— COLUMN / Region
Aichi — Japan's Sake Heartland Beyond Nada and Fushimi
Home of hatsu-shibori culture, mirin production, and some of Japan's most distinctive local sake styles — Aichi's sake identity is shaped by fermented food culture at every level.
2026年3月5日
Aichi Prefecture — the industrial heartland of Japan, home of Toyota and pachinko and the densest concentration of manufacturing industry on the archipelago — is not the first place sake travelers think to visit. This is their loss.

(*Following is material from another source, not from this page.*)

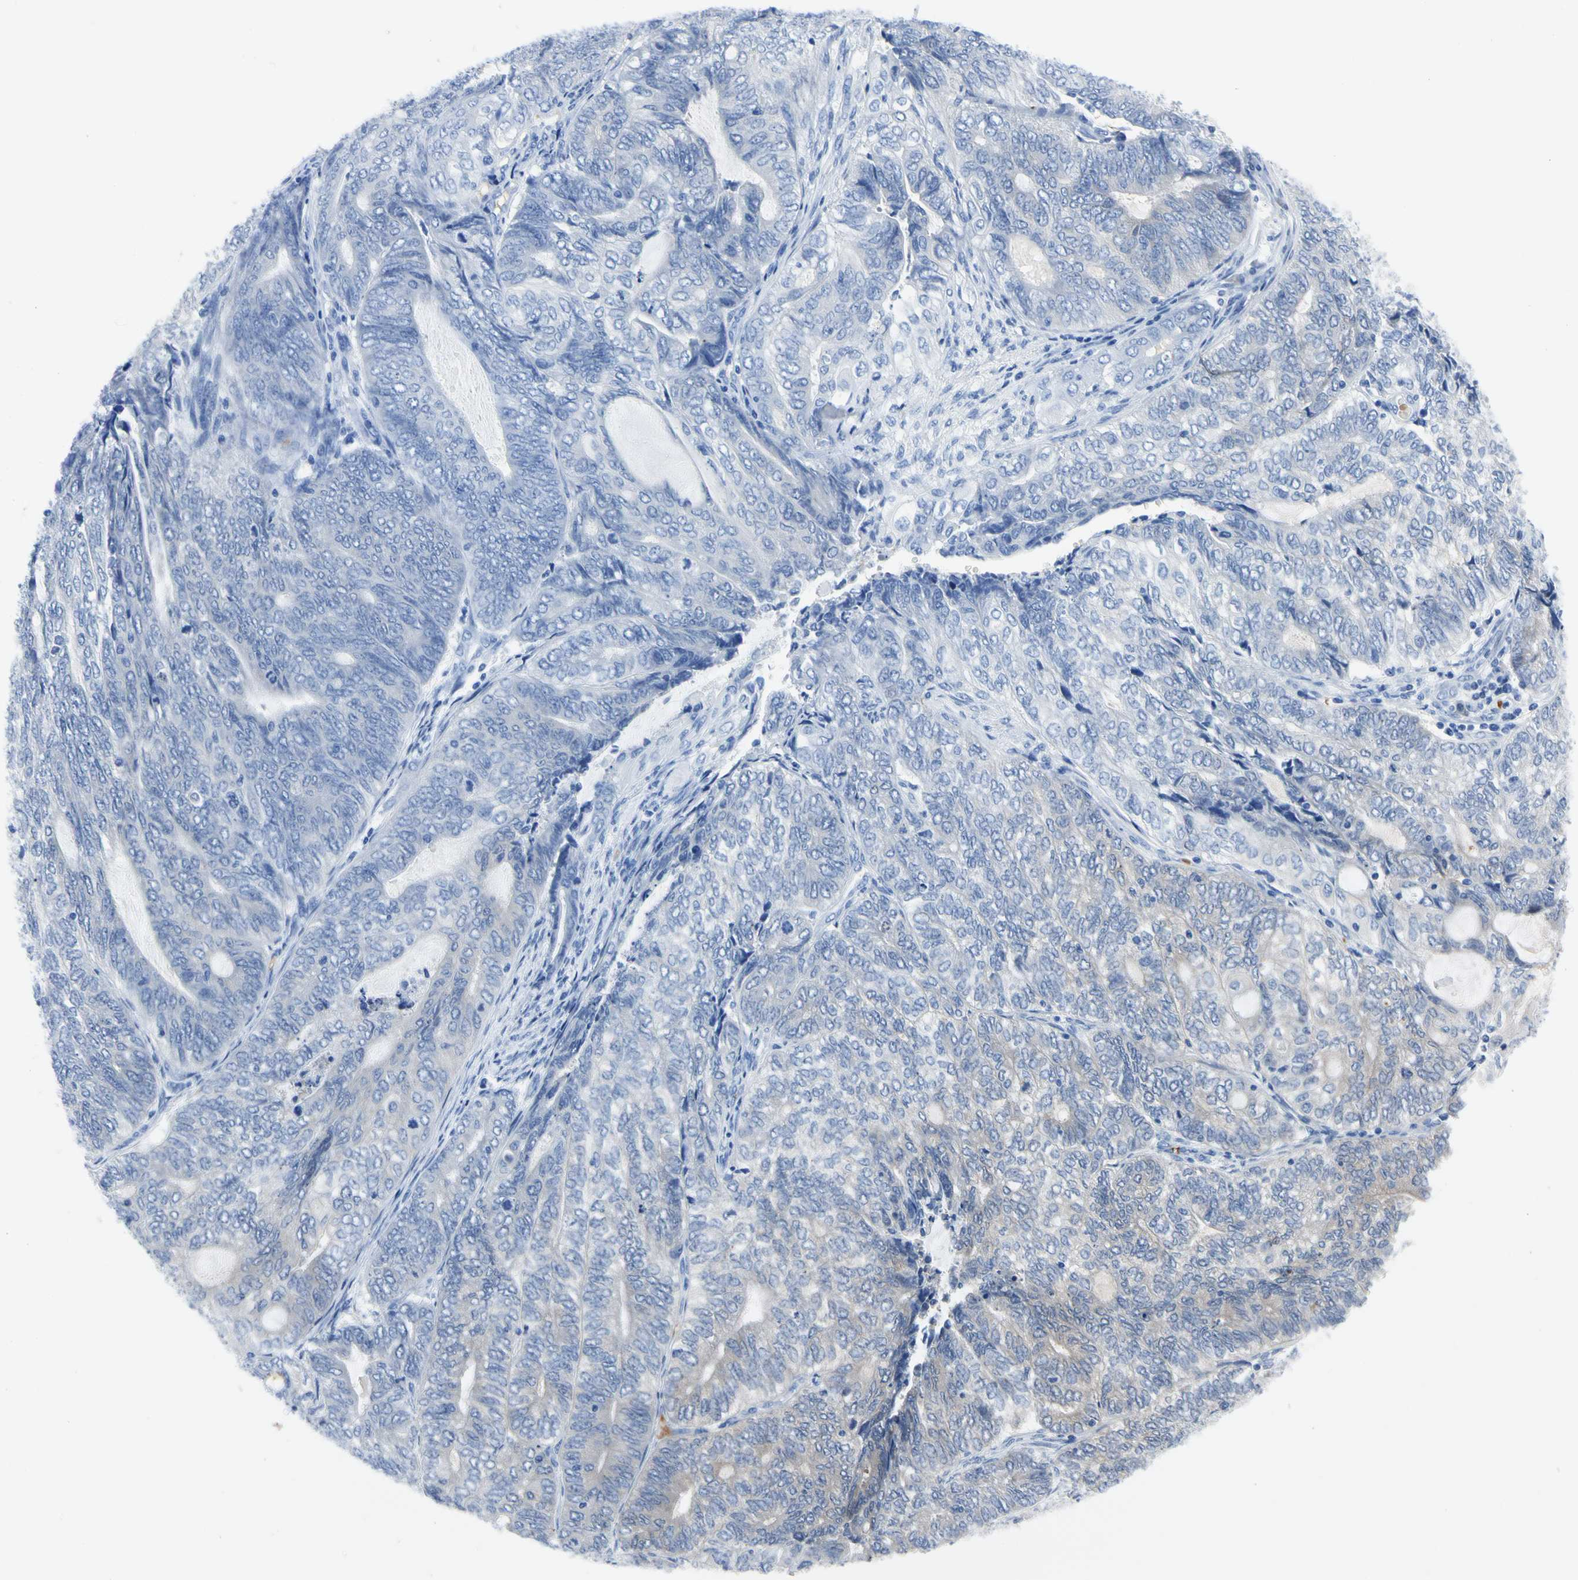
{"staining": {"intensity": "negative", "quantity": "none", "location": "none"}, "tissue": "endometrial cancer", "cell_type": "Tumor cells", "image_type": "cancer", "snomed": [{"axis": "morphology", "description": "Adenocarcinoma, NOS"}, {"axis": "topography", "description": "Uterus"}, {"axis": "topography", "description": "Endometrium"}], "caption": "High power microscopy image of an immunohistochemistry image of adenocarcinoma (endometrial), revealing no significant expression in tumor cells.", "gene": "HMGCR", "patient": {"sex": "female", "age": 70}}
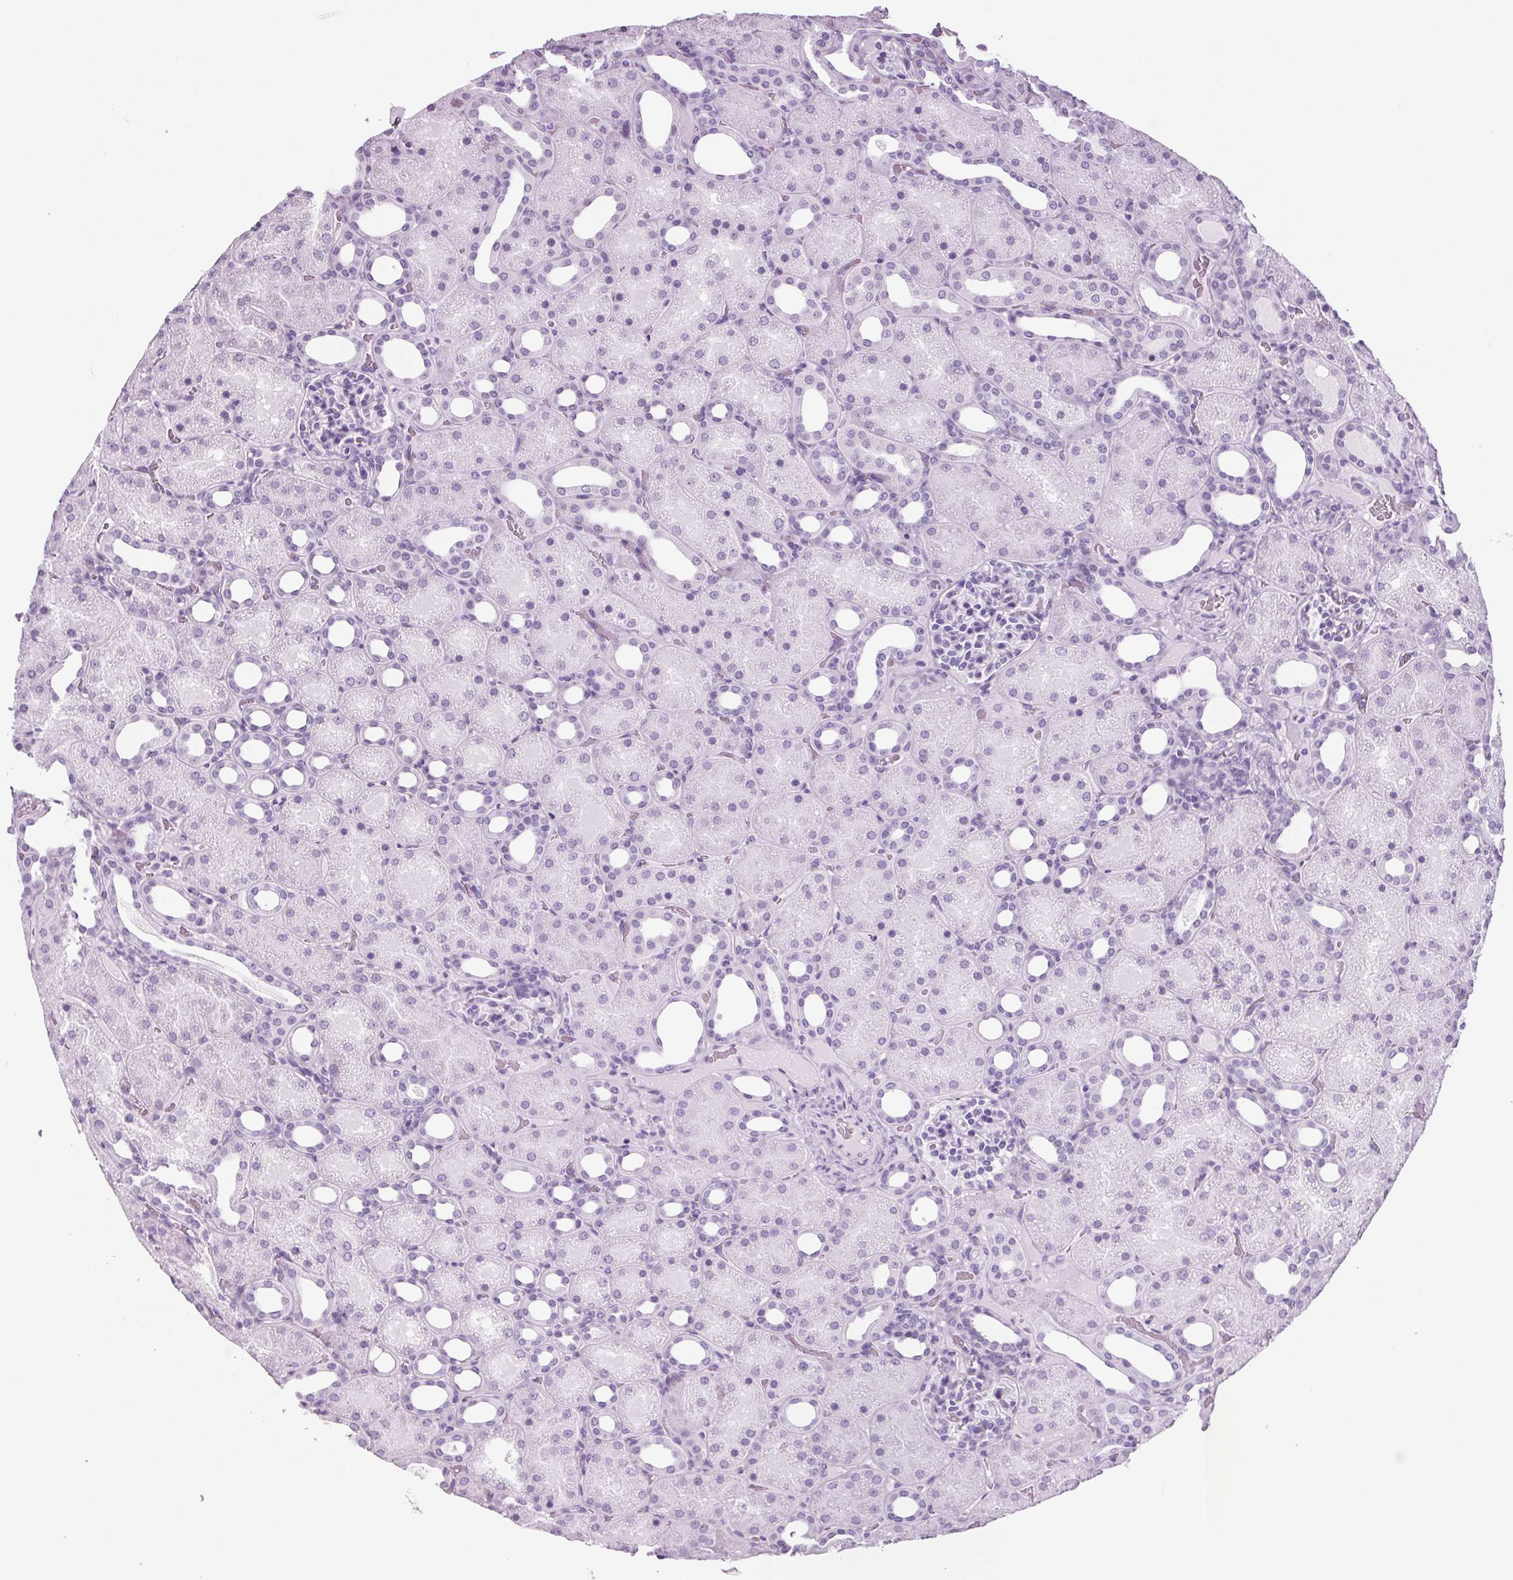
{"staining": {"intensity": "negative", "quantity": "none", "location": "none"}, "tissue": "kidney", "cell_type": "Cells in glomeruli", "image_type": "normal", "snomed": [{"axis": "morphology", "description": "Normal tissue, NOS"}, {"axis": "topography", "description": "Kidney"}], "caption": "High power microscopy photomicrograph of an immunohistochemistry histopathology image of normal kidney, revealing no significant positivity in cells in glomeruli.", "gene": "PPP1R1A", "patient": {"sex": "male", "age": 2}}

A Fermentation Culture Running Deep
Aichi’s food culture is built on fermented things: hatcho miso (fermented for two or three years in enormous wooden vats), tamari soy sauce (the thick, rich predecessor to modern soy sauce), mirin (sweet sake), and rice vinegar. This deep fermentation culture has shaped the local palate over centuries, producing consumers who value depth and richness over delicacy and fragrance — and a local sake tradition that reflects this.
Mirin and Sake
Aichi is Japan’s primary mirin-producing region. Mirin — sweet sake made with high-proportion koji, producing a syrupy, richly sweet fermented liquid — is used throughout Japanese cuisine as a seasoning. Understanding mirin’s place in Aichi’s food economy explains something about the local relationship to sweetness in fermented beverages and why the local sake tradition tends toward the full-bodied and umami-forward.
Key Breweries
Azuma Ichi (Sugiyama Jozo): An older brewery in Aichi with a commitment to traditional methods and a style that reflects the region’s preference for robust character.
Hourai (Watanabe Sake Brewery): In the forested mountains of Gifu, just across the border from Aichi, this brewery produces sake of the Hida style — full-bodied, suited to the rich mountain cuisine and the cold winters of interior Japan.
Nagoya Food and Sake Pairing
Nagoya’s distinctive cuisine — miso-marinated pork cutlet (miso katsu), sweet dark miso soup, kishimen flat noodles — argues for sake with weight and umami depth. Nagoya food is not delicate; its sake companion should not be either. A full-body junmai, served at room temperature or warm, with miso katsu is a regional pairing that makes complete sense.